We note the statement by the Chairman of the Disaster Advisory Committee Chairman, Ulu Bismarck Crawley, that the two-months long epidemic is a wake-up call for the Samoa government.

“This is the first time we have encountered a health epidemic and it is quite challenging,” he said while adding that the lack of qualified vaccinators was a major challenge to the government’s efforts.

Ulu and his colleagues at the Disaster Advisory Committee have done a fantastic job thus far, providing the leadership that has ensured 89 per cent of the targeted population got vaccinated

But now that the death toll from the epidemic has somewhat reached a plateau in the mid-60s, providing hope that some of the 4460 measles cases recorded by the MOH will gradually decline and lead to the full recovery of patients, we note the concerns by the Samoa Oceania University of Medicine Vice-Chancellor Toleafoa Dr Viali Lameko for public officials not to become complacent.

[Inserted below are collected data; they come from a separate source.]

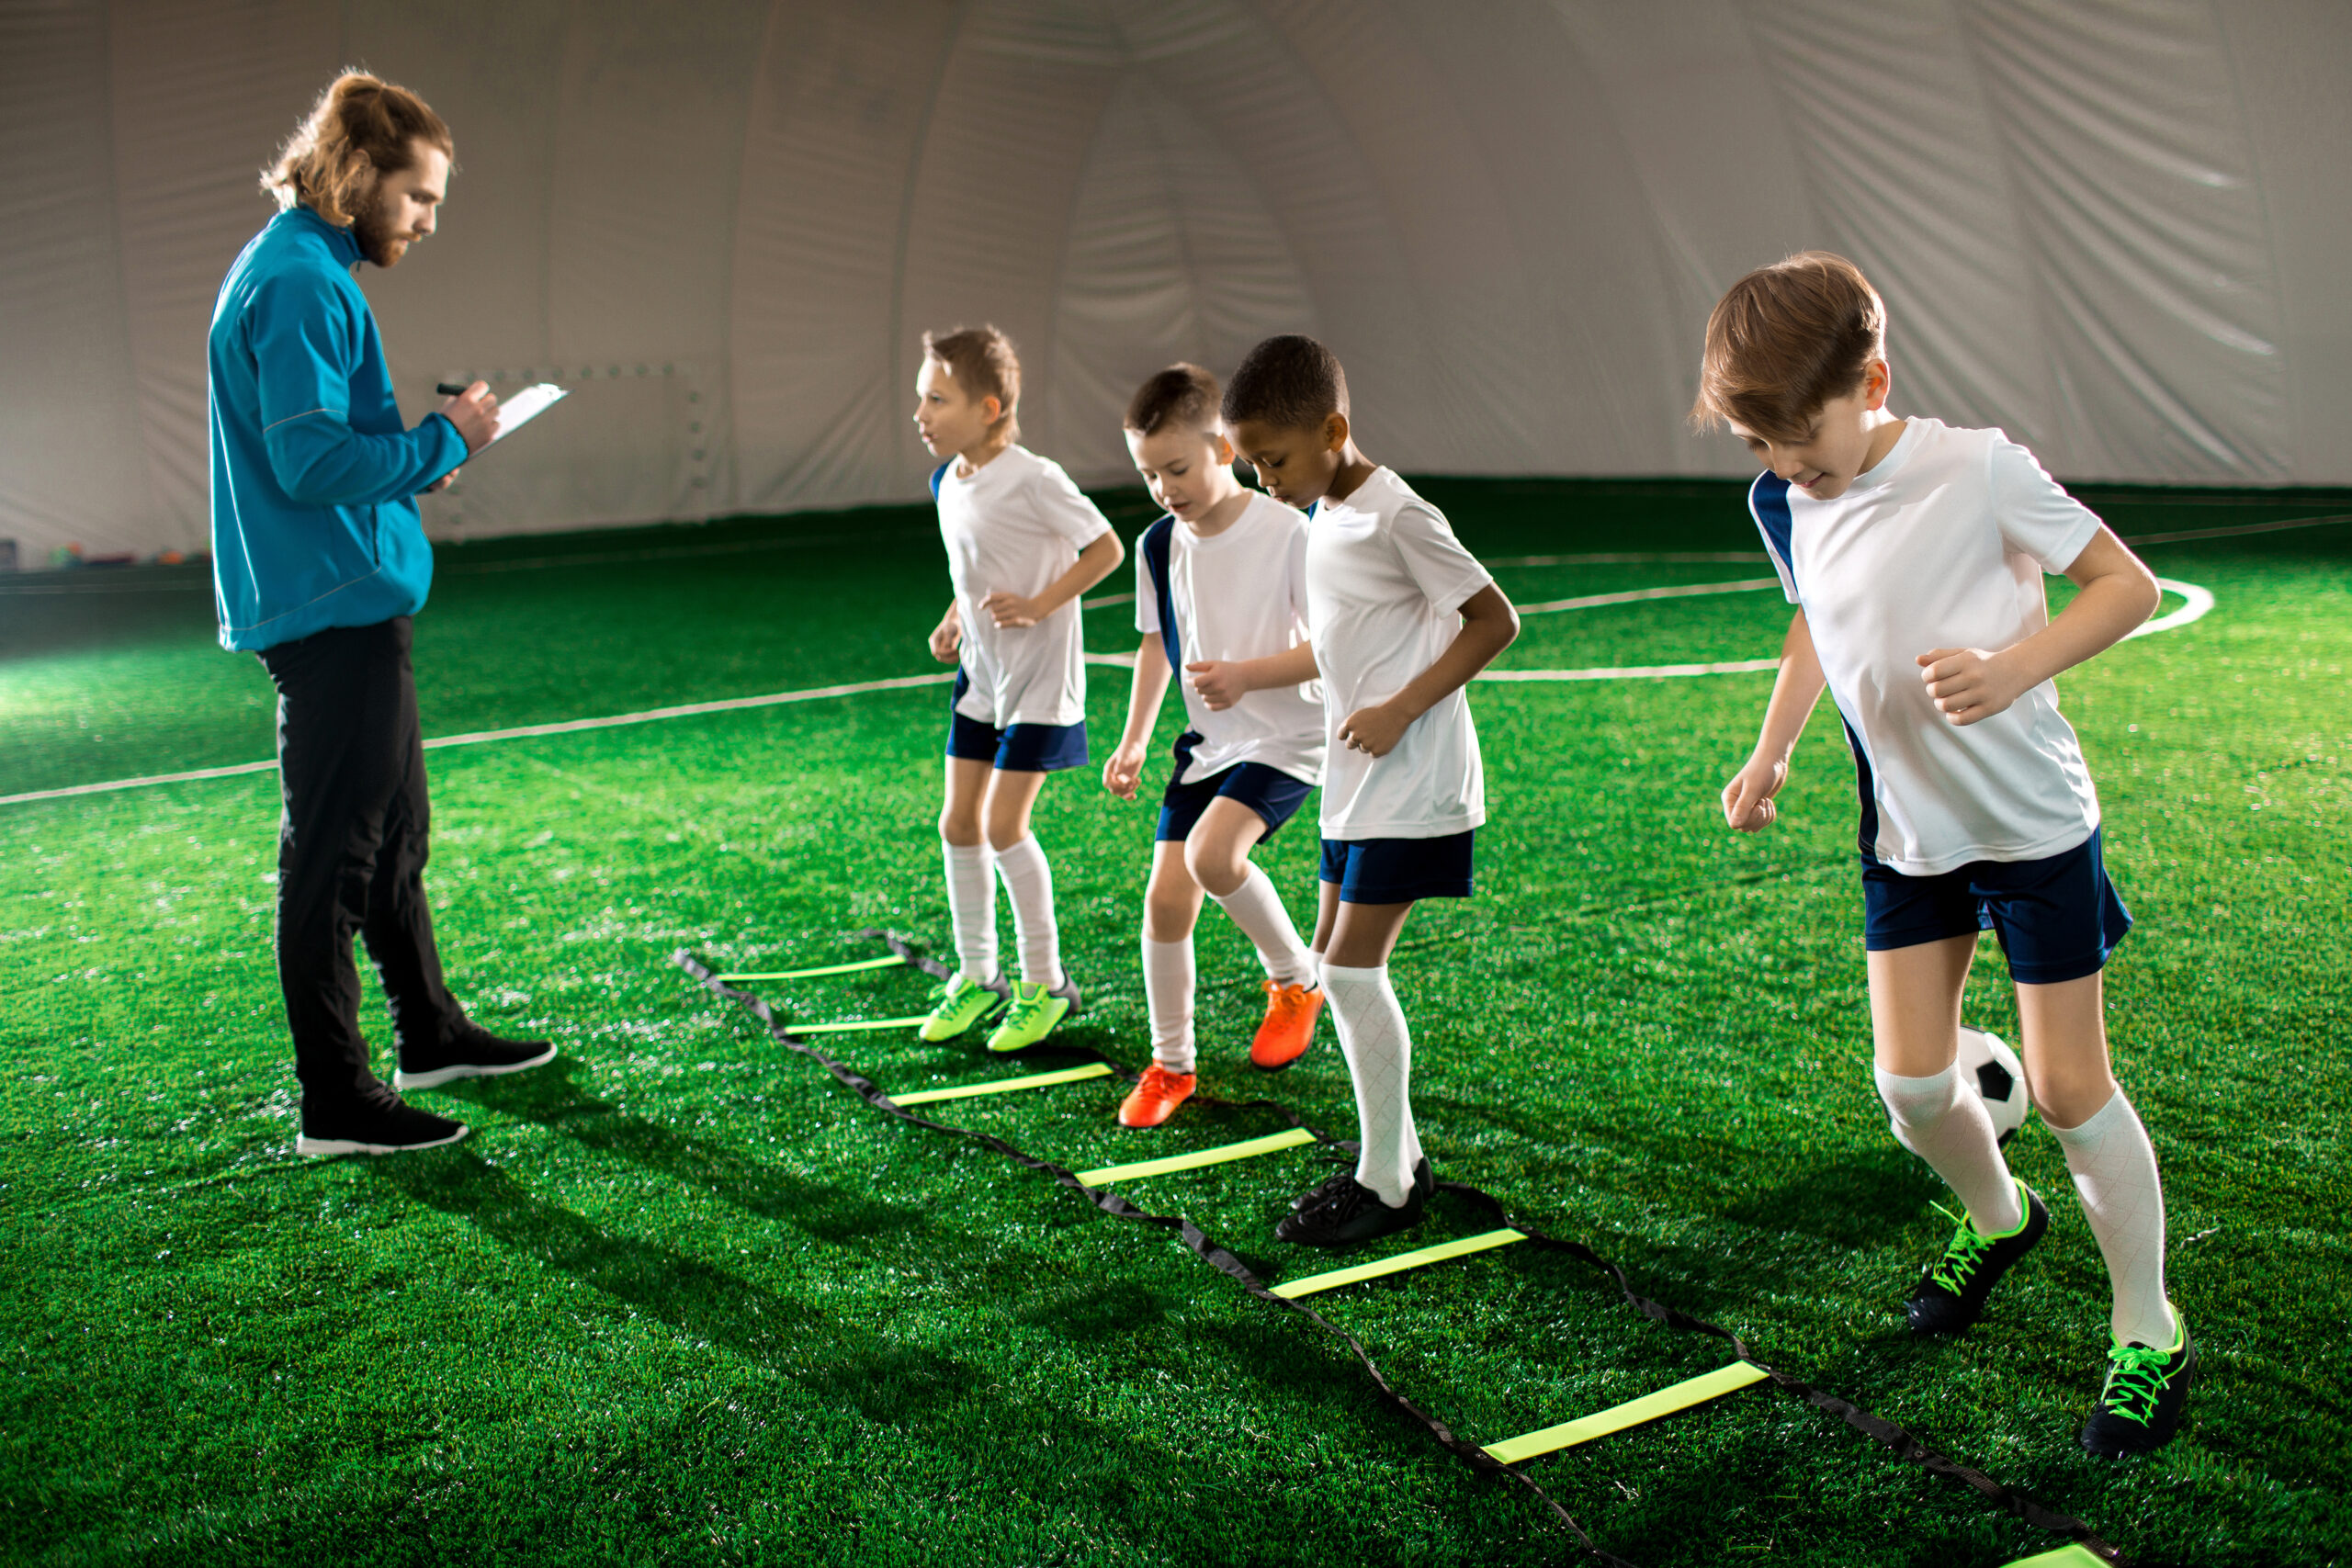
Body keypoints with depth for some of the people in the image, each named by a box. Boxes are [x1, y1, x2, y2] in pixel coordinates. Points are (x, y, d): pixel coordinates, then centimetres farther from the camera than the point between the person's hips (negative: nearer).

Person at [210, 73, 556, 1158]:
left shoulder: (305, 272, 17)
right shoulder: (299, 284, -16)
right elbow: (310, 459, -24)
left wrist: (419, 452, 8)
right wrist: (442, 441, -13)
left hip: (352, 608, 11)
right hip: (332, 612, -11)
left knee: (395, 832, 19)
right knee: (331, 856, -4)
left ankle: (430, 1033, 33)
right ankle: (335, 1103, 5)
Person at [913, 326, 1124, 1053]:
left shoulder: (1032, 480, -20)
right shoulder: (947, 482, 4)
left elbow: (1107, 548, -14)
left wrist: (1038, 606, -22)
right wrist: (954, 620, 2)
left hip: (1041, 675, -8)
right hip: (980, 672, 8)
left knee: (1004, 825, -9)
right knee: (959, 822, 8)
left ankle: (1044, 981, 9)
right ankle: (976, 975, 23)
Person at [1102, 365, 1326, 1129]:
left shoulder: (1286, 534, -17)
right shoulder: (1159, 545, 1)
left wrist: (1247, 675, -28)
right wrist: (1133, 742, 10)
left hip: (1288, 737, -6)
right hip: (1208, 742, 6)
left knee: (1211, 855, -28)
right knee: (1165, 897, -1)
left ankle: (1296, 981, 0)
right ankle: (1170, 1065, 18)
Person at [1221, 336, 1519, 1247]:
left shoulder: (1396, 516, -16)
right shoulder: (1322, 518, 10)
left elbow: (1495, 620, -15)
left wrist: (1401, 708, -19)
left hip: (1411, 785, -9)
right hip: (1354, 782, 9)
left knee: (1353, 969, -9)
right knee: (1337, 964, 11)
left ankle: (1388, 1188, 4)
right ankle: (1396, 1155, 23)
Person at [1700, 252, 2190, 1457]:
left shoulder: (1977, 471, -20)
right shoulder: (1784, 505, -3)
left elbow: (2128, 584, -13)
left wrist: (2011, 669, -29)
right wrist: (1770, 754, 6)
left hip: (2033, 823, -5)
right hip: (1905, 831, 5)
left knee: (2067, 1088, 0)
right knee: (1910, 1084, 5)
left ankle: (2149, 1333, 20)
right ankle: (1996, 1218, 38)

“We must continue with the vaccination program, isolation of new cases, and treating the cases with complications being admitted to health facilities around the country. Not time yet to relax," he said. 

Toleafoa is correct. The vaccination exercise should continue until Samoa reaches the 100 per cent mark. The government should not drop its guard.

The World Health Organisation (WHO) also cautiously said any moves to suggest an end date of the epidemic would be premature at this stage. 

WHO representative to Samoa, Dr. Rasul Baghirov, believes that until vaccination rates reach more than 95 per cent in children aged 6 months to 4 years old, the epidemic’s devastating effects will not wane.

“It is important to immunise everyone but at the same time we want to keep the focus on that younger group,” Dr. Baghirov said.

“When we will see the immunisation coverage in that group come into the higher 90s I think then we will be confident the epidemic will go down.”

And finally the United Nations deserves commendation for hitting the nail on the head when it comes to the story-behind-the-story on this health crisis – it has picked lack of access to immunisation and absence of public education campaigns as major factors that created a conducive environment for an epidemic.

We believe all is not well within the health sector and Samoa has paid a heavy price with 65 lives lost. Work to hold those behind the wheels accountable should begin in earnest. 

Until we hear from the government on the uplifting of the state of emergency, stay safe Samoa and God bless.